BuildAutoRetrieverWithRerank returns a 4-way HybridRetriever wrapped in an ActivationReranker (slice 5b”). The reranker takes the top FetchN candidates from 4-way and reorders them by blending RRF score with activation score using Alpha/Beta weights.
Replaces BuildAutoRetrieverWithActivation (slice 5b' — 5th-lane variant) for the default activation-aware path. The lane variant stays on disk, unwired, as the documented escalation that didn't pan out — see the activation-rerank design decision.
IMPORTANT calibration obligation (carried over from 5b'): enabling this reranker shifts the rank-1/rank-2 score gap distribution that step-4's TopHitConfidence thresholds (5% / 2%) were calibrated against. The blended score's gap distribution differs from the raw RRF gap; callers turning this on for the default ask path must re-probe and update the threshold constants in internal/query/format.go, or the strong/moderate/ weak labels silently miscalibrate.

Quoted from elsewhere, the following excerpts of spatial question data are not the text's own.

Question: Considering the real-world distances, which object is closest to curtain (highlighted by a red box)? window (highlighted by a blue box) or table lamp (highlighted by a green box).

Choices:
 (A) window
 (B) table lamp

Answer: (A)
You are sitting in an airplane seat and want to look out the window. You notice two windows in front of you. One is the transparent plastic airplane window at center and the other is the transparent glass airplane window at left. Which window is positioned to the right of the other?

Zero-value alpha/beta fall back to defaults pinned 2026-05-03 from the α/β probe across {0.5/0.5, 0.7/0.3, 0.9/0.1, 0.95/0.05} — see the activation-rerank design decision for the data and rationale. Current defaults: α=0.9 / β=0.1.
type BothResult ¶ added in v0.1.11
type BothResult struct {
Out struct {
SourceID string `json:"source_id"`
Links []graph.OutLink `json:"links"`
} `json:"out"`
In struct {
TargetID string `json:"target_id"`
Links []graph.InLink `json:"links"`
} `json:"in"`
}
BothResult is the combined payload for a `--both` query: it carries the outbound and inbound directions in ONE structure so the cmd layer can wrap it in a single envelope (out before in) instead of emitting two concatenated envelopes (invalid JSON). Inbound links use the same "links" key as the standalone --in payload; the object nesting (result.in vs result.out) already disambiguates direction.

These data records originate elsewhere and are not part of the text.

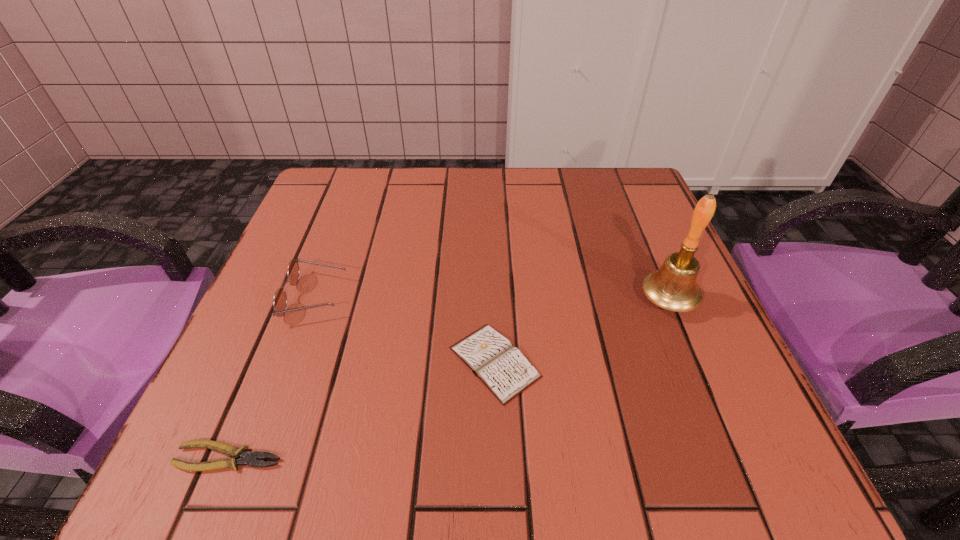
Find the location of `free spot located on the back of the shortest object`. free spot located on the back of the shortest object is located at coordinates (281, 330).

Locate an element on the screen. object situated at the near edge is located at coordinates (251, 459).

Where is `spectacles that is at the left edge`? This screenshot has height=540, width=960. spectacles that is at the left edge is located at coordinates (280, 299).

This screenshot has width=960, height=540. What are the coordinates of `pliers located at the left edge` in the screenshot? It's located at (251, 459).

Locate an element on the screen. The image size is (960, 540). object that is at the right edge is located at coordinates (673, 287).

Image resolution: width=960 pixels, height=540 pixels. What are the coordinates of `object present at the near left corner` in the screenshot? It's located at (251, 459).

Image resolution: width=960 pixels, height=540 pixels. What are the coordinates of `free space at the far edge of the desktop` in the screenshot? It's located at (450, 170).

The height and width of the screenshot is (540, 960). I want to click on vacant region at the near edge, so click(x=323, y=431).

The height and width of the screenshot is (540, 960). Find the location of `vacant position at the left edge of the desktop`. vacant position at the left edge of the desktop is located at coordinates (353, 247).

This screenshot has width=960, height=540. Find the location of `vacant region at the right edge of the desktop`. vacant region at the right edge of the desktop is located at coordinates (605, 247).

func CollectBoth ¶ added in v0.1.11
func CollectBoth(db *index.DB, cfg LinksConfig) (BothResult, string, error)
CollectBoth resolves cfg.Input and returns the combined out+in payload WITHOUT rendering. Used by the cmd layer to build a single `--both` envelope.
type ColBERTEmbedFunc ¶
ColBERTEmbedFunc produces per-token ColBERT vectors for a query string.
type ColBERTRetriever ¶
type ColBERTRetriever struct {
DB *index.DB
EmbedColBERT ColBERTEmbedFunc
Dims int
}
ColBERTRetriever searches by MaxSim scoring between query and stored ColBERT token matrices.
func (*ColBERTRetriever) Search ¶
func (r *ColBERTRetriever) Search(ctx context.Context, query string, limit, offset int, filters index.SearchFilters) ([]retrieval.ScoredResult, int, error)

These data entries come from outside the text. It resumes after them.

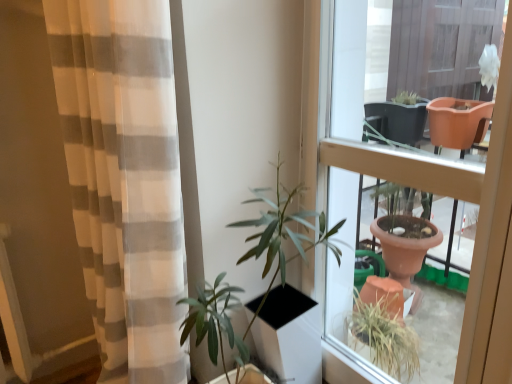
What do you see at coordinates (124, 178) in the screenshot? I see `white sheer curtain at left` at bounding box center [124, 178].

You are a GUI agent. You are given a task and a screenshot of the screen. Output one action in this format:
    pyautogui.click(x=<x>, y=<y>)
    Task: Click on the white sheer curtain at left
    
    Given the screenshot: What is the action you would take?
    pyautogui.click(x=124, y=178)

What do you see at coordinates (426, 191) in the screenshot?
I see `matte brown pot at center` at bounding box center [426, 191].

This screenshot has width=512, height=384. In order to click on matte brown pot at center in this screenshot , I will do (x=426, y=191).

Where is `white sheer curtain at left`? The image size is (512, 384). white sheer curtain at left is located at coordinates (124, 178).

Is matte brown pot at center to the left of white sheer curtain at left from the viewer's perspective?

In fact, matte brown pot at center is to the right of white sheer curtain at left.

Considering their positions, is matte brown pot at center located in front of or behind white sheer curtain at left?

Visually, matte brown pot at center is located behind white sheer curtain at left.

Does point (476, 214) lie in front of point (96, 103)?

No, it is behind (96, 103).

From the image's perspective, would you say matte brown pot at center is shown under white sheer curtain at left?

Actually, matte brown pot at center appears above white sheer curtain at left in the image.

From a real-world perspective, which object rests below the other?

white sheer curtain at left, from a real-world perspective.

Can you confirm if matte brown pot at center is thinner than white sheer curtain at left?

Yes, matte brown pot at center is thinner than white sheer curtain at left.

Considering the sizes of matte brown pot at center and white sheer curtain at left in the image, is matte brown pot at center taller or shorter than white sheer curtain at left?

→ Clearly, matte brown pot at center is shorter compared to white sheer curtain at left.

Between matte brown pot at center and white sheer curtain at left, which one has larger size?

Bigger between the two is white sheer curtain at left.

In the scene shown: Is matte brown pot at center positioned beyond the bounds of white sheer curtain at left?

Yes, matte brown pot at center is located beyond the bounds of white sheer curtain at left.

Are matte brown pot at center and white sheer curtain at left making contact?

matte brown pot at center and white sheer curtain at left are clearly separated.

Could you tell me if matte brown pot at center is facing white sheer curtain at left?

Yes, matte brown pot at center faces towards white sheer curtain at left.

How different are the orientations of matte brown pot at center and white sheer curtain at left in degrees?

0.201 degrees.

This screenshot has height=384, width=512. Find the location of `window that is above the white sheer curtain at left (from a real-world perspective)`. window that is above the white sheer curtain at left (from a real-world perspective) is located at coordinates (426, 191).

Between white sheer curtain at left and matte brown pot at center, which one appears on the right side from the viewer's perspective?

Positioned to the right is matte brown pot at center.

Considering their positions, is white sheer curtain at left located in front of or behind matte brown pot at center?

In the image, white sheer curtain at left appears in front of matte brown pot at center.

Is point (168, 157) closer to viewer compared to point (341, 146)?

Yes, point (168, 157) is in front of point (341, 146).

From the image's perspective, does white sheer curtain at left appear higher than matte brown pot at center?

Incorrect, from the image's perspective, white sheer curtain at left is lower than matte brown pot at center.

From a real-world perspective, which object rests below the other?

From a 3D spatial view, white sheer curtain at left is below.

Which of these two, white sheer curtain at left or matte brown pot at center, is thinner?

Thinner between the two is matte brown pot at center.

From their relative heights in the image, would you say white sheer curtain at left is taller or shorter than matte brown pot at center?

Clearly, white sheer curtain at left is taller compared to matte brown pot at center.

Which of these two, white sheer curtain at left or matte brown pot at center, is bigger?

white sheer curtain at left is bigger.

Is white sheer curtain at left not inside matte brown pot at center?

Indeed, white sheer curtain at left is completely outside matte brown pot at center.

Does white sheer curtain at left touch matte brown pot at center?

No, white sheer curtain at left is not touching matte brown pot at center.

Could you tell me if white sheer curtain at left is turned towards matte brown pot at center?

No, white sheer curtain at left does not turn towards matte brown pot at center.

How different are the orientations of white sheer curtain at left and matte brown pot at center in degrees?

The angular difference between white sheer curtain at left and matte brown pot at center is 0.201 degrees.

Measure the distance between white sheer curtain at left and matte brown pot at center.

The distance of white sheer curtain at left from matte brown pot at center is 65.54 centimeters.

Where is `curtain in front of the matte brown pot at center`? curtain in front of the matte brown pot at center is located at coordinates (124, 178).

Find the location of a particular element. curtain in front of the matte brown pot at center is located at coordinates (124, 178).

The width and height of the screenshot is (512, 384). I want to click on window on the right of white sheer curtain at left, so click(x=426, y=191).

Search embeds the query as per-token ColBERT vectors, computes MaxSim scoring against all stored ColBERT embeddings, and returns the top results sorted by score descending.
type ContentDrift ¶
type ContentDrift struct {
NoteID string `json:"note_id"`
Path string `json:"path"`
CurrentHash string `json:"current_hash"` // sha256(file content)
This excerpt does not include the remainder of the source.